#### W2R

##### Moderator Emeritus

The estimate assumes that you will continue making the same amount of money as you did on the most recent year they include (2006, this year), and keep working until the day you are 62, if you claim benefits at 62.

Now for me, that's not too far off since I will quit 7 months short of my 62nd birthday.

Also, the "young dreamers" probably don't want to bother with an estimate, since many of them feel there will be massive changes before they get to 62.

But for others, who may be a couple of years short of retiring in their 50's, remember that the number on your statement depends on the above assumptions.

You can always use one of the calculators at Social Security Online . But how much fun is a stupid online calculator? Not a whole lot. If you are like me, and like to play with things in Excel, you can find out how it is computed, set it up for yourself in Excel, and try different scenarios just for fun. Here is the explanation of how they really compute these estimates for someone born in 1946: Your Retirement Benefit: How It Is Figured (2007)

You can keep playing with it until it seems to be correct, considering the numbers you are seeing on your statement. Maybe try "fudging" the indices a little if you are a long way from 62 - - but I just use the ones they list, since I was born in 1948. Close enough for me.

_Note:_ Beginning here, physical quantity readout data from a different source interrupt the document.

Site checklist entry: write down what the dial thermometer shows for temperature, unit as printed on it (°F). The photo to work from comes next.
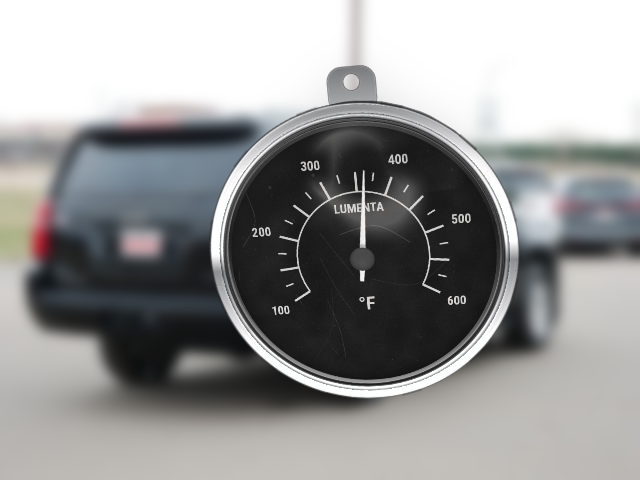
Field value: 362.5 °F
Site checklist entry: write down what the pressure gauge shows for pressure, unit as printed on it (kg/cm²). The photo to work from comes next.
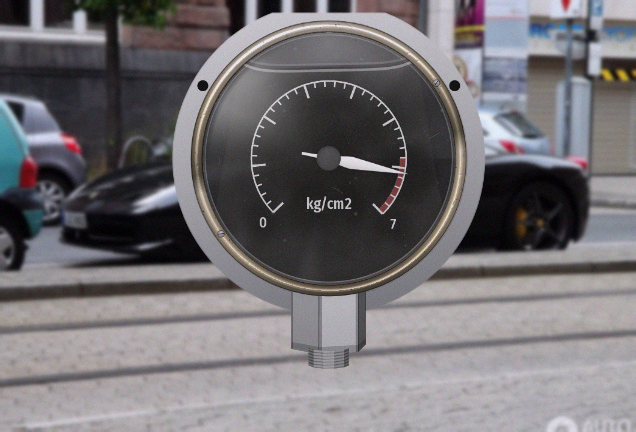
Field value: 6.1 kg/cm²
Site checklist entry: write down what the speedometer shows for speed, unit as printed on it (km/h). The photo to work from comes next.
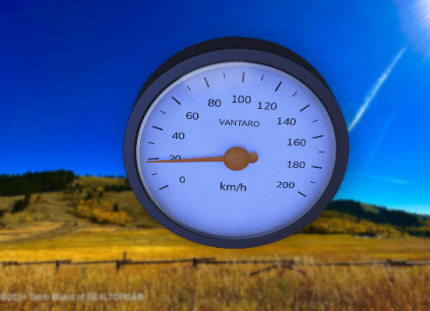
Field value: 20 km/h
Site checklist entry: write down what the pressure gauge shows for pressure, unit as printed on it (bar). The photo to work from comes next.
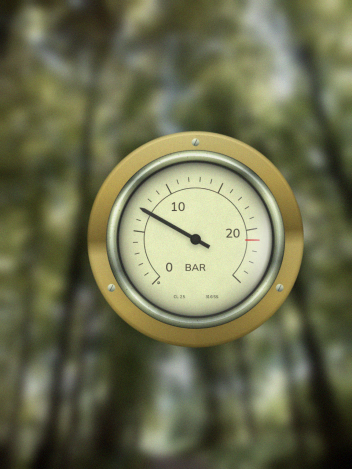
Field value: 7 bar
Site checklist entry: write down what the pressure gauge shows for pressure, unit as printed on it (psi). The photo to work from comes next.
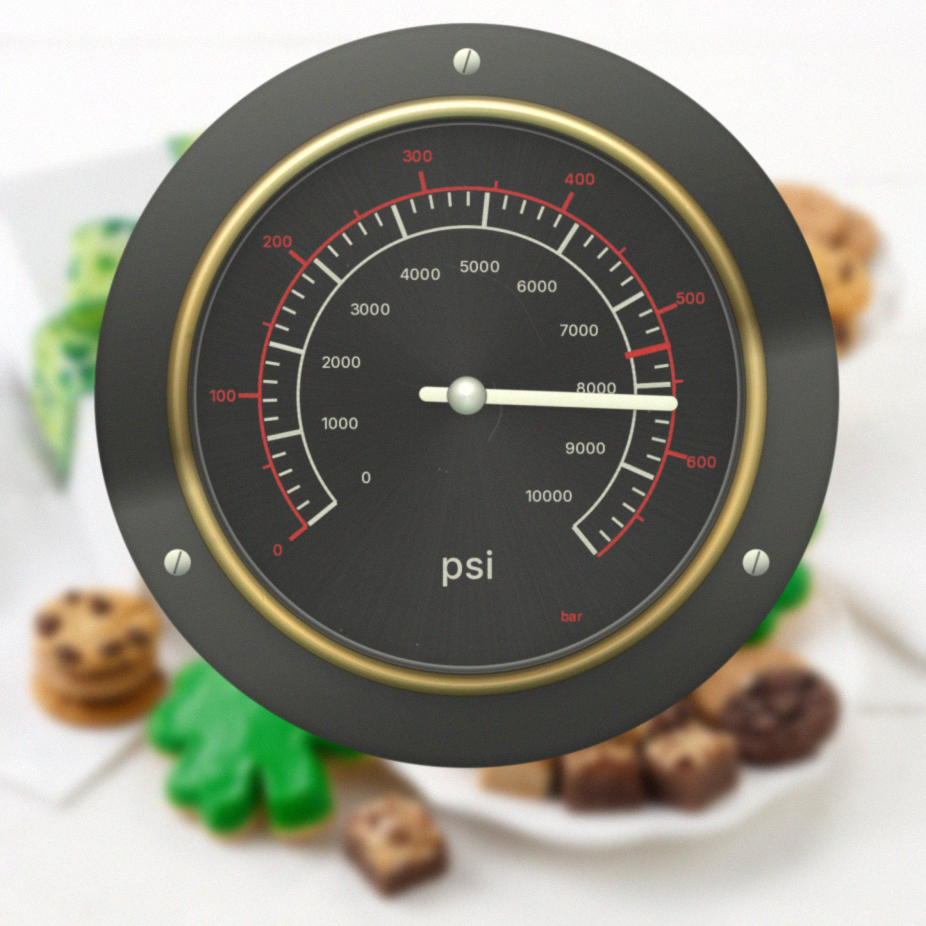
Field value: 8200 psi
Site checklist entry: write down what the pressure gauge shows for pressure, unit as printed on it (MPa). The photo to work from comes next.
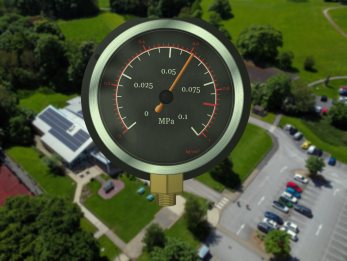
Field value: 0.06 MPa
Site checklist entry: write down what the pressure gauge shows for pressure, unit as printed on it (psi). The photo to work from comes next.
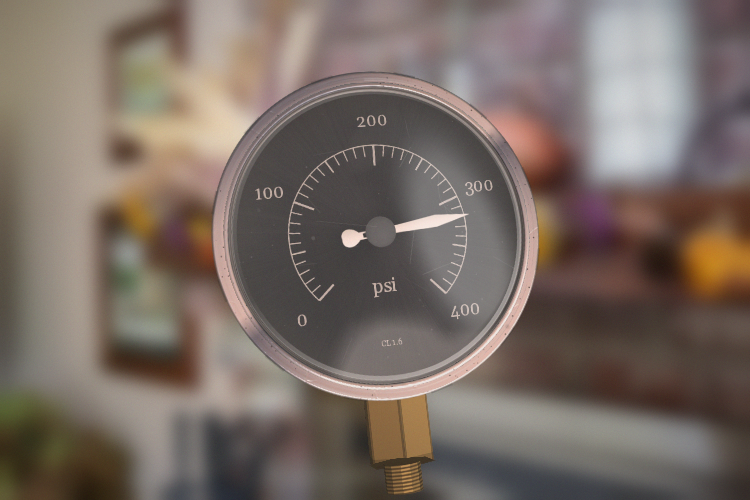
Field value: 320 psi
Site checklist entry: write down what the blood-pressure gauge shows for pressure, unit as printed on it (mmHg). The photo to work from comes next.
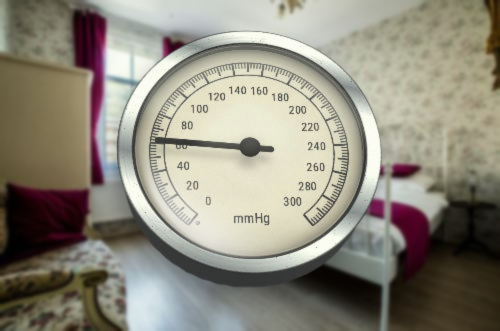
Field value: 60 mmHg
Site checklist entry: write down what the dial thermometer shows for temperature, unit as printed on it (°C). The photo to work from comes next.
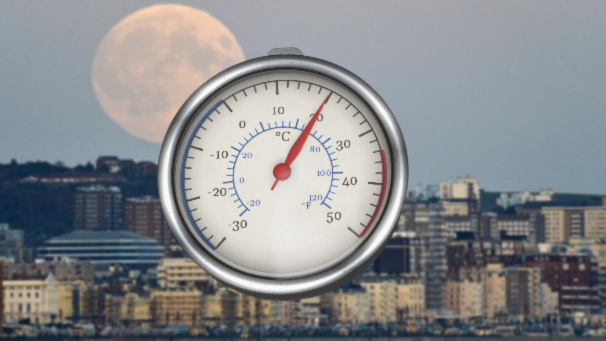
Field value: 20 °C
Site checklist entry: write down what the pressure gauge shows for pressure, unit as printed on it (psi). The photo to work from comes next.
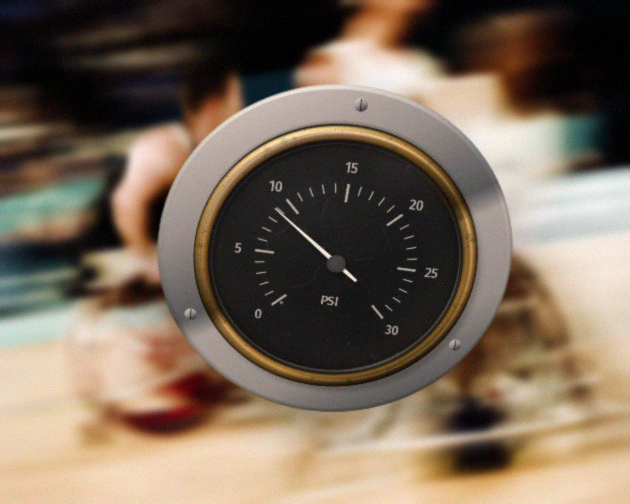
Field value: 9 psi
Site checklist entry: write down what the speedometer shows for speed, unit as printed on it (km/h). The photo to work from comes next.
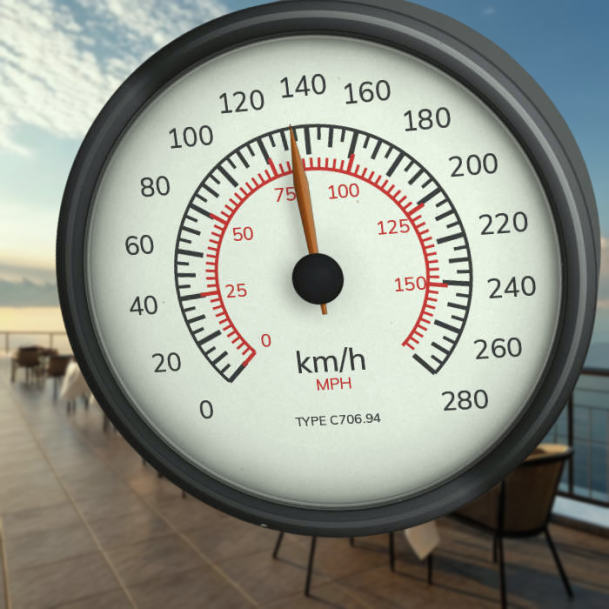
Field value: 135 km/h
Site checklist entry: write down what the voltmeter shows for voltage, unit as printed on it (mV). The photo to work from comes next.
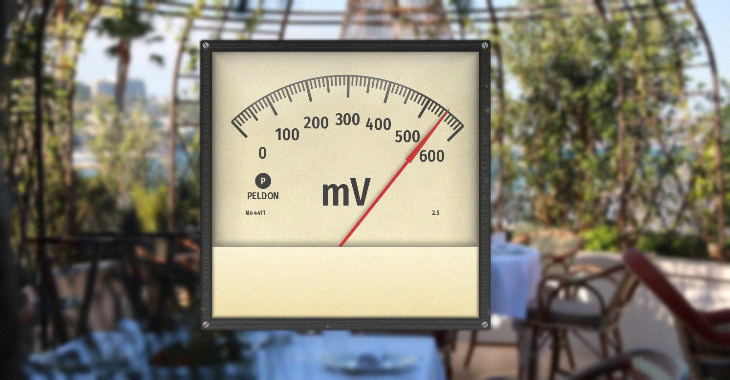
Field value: 550 mV
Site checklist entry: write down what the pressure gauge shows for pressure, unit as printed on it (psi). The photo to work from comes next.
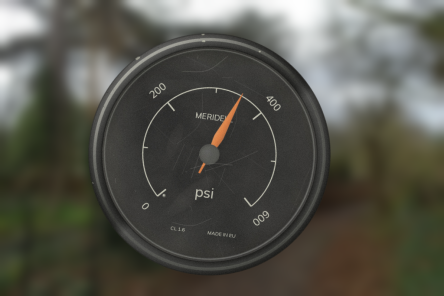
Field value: 350 psi
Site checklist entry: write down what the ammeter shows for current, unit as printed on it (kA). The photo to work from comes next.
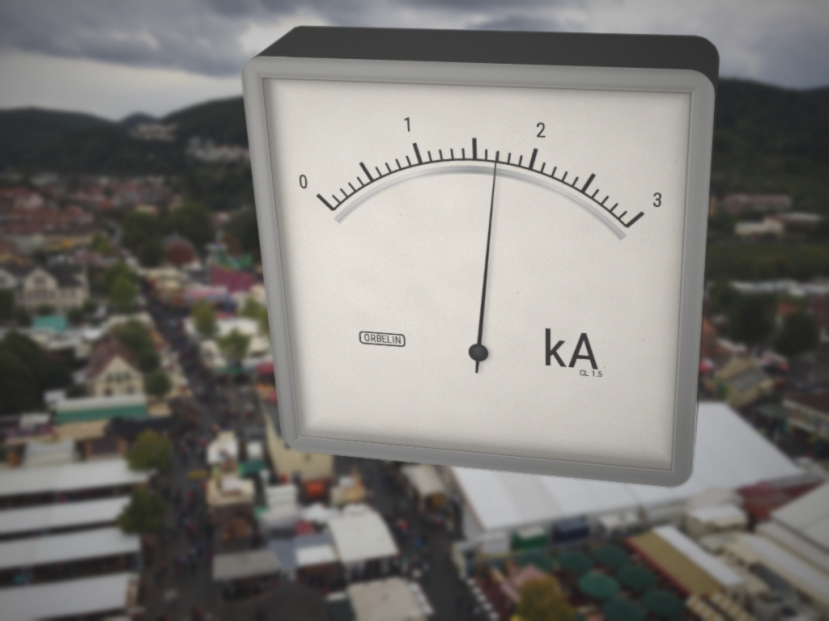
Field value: 1.7 kA
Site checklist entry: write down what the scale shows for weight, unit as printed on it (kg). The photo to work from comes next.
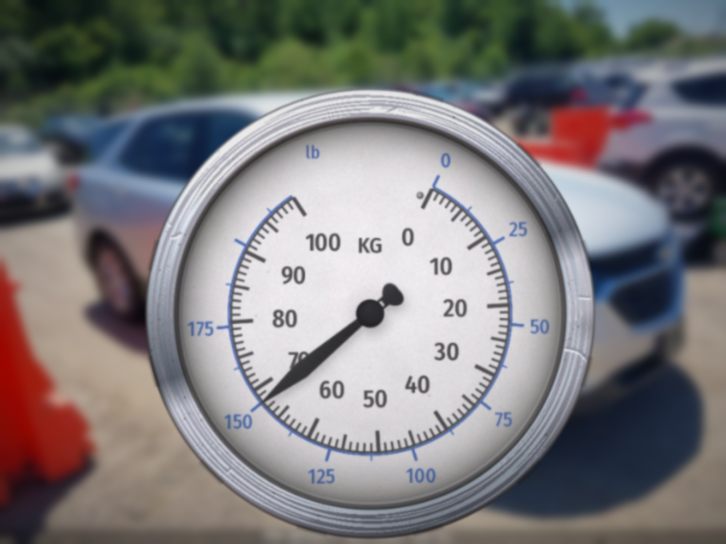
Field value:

Then, you can try entering "0" income for years between your planned ER and age 62, to get some idea of how much you might actually get compared with a similar estimate assuming you worked until 62.

I have been doing this for a number of years, without fudging the indices, and my numbers bump up slightly each year as I enter the new indices, as does social security's estimate upon which mine is converging.

When it comes to planning, ask social security. But when it come to getting a feel for how this works, you might have some fun playing around with it in Excel.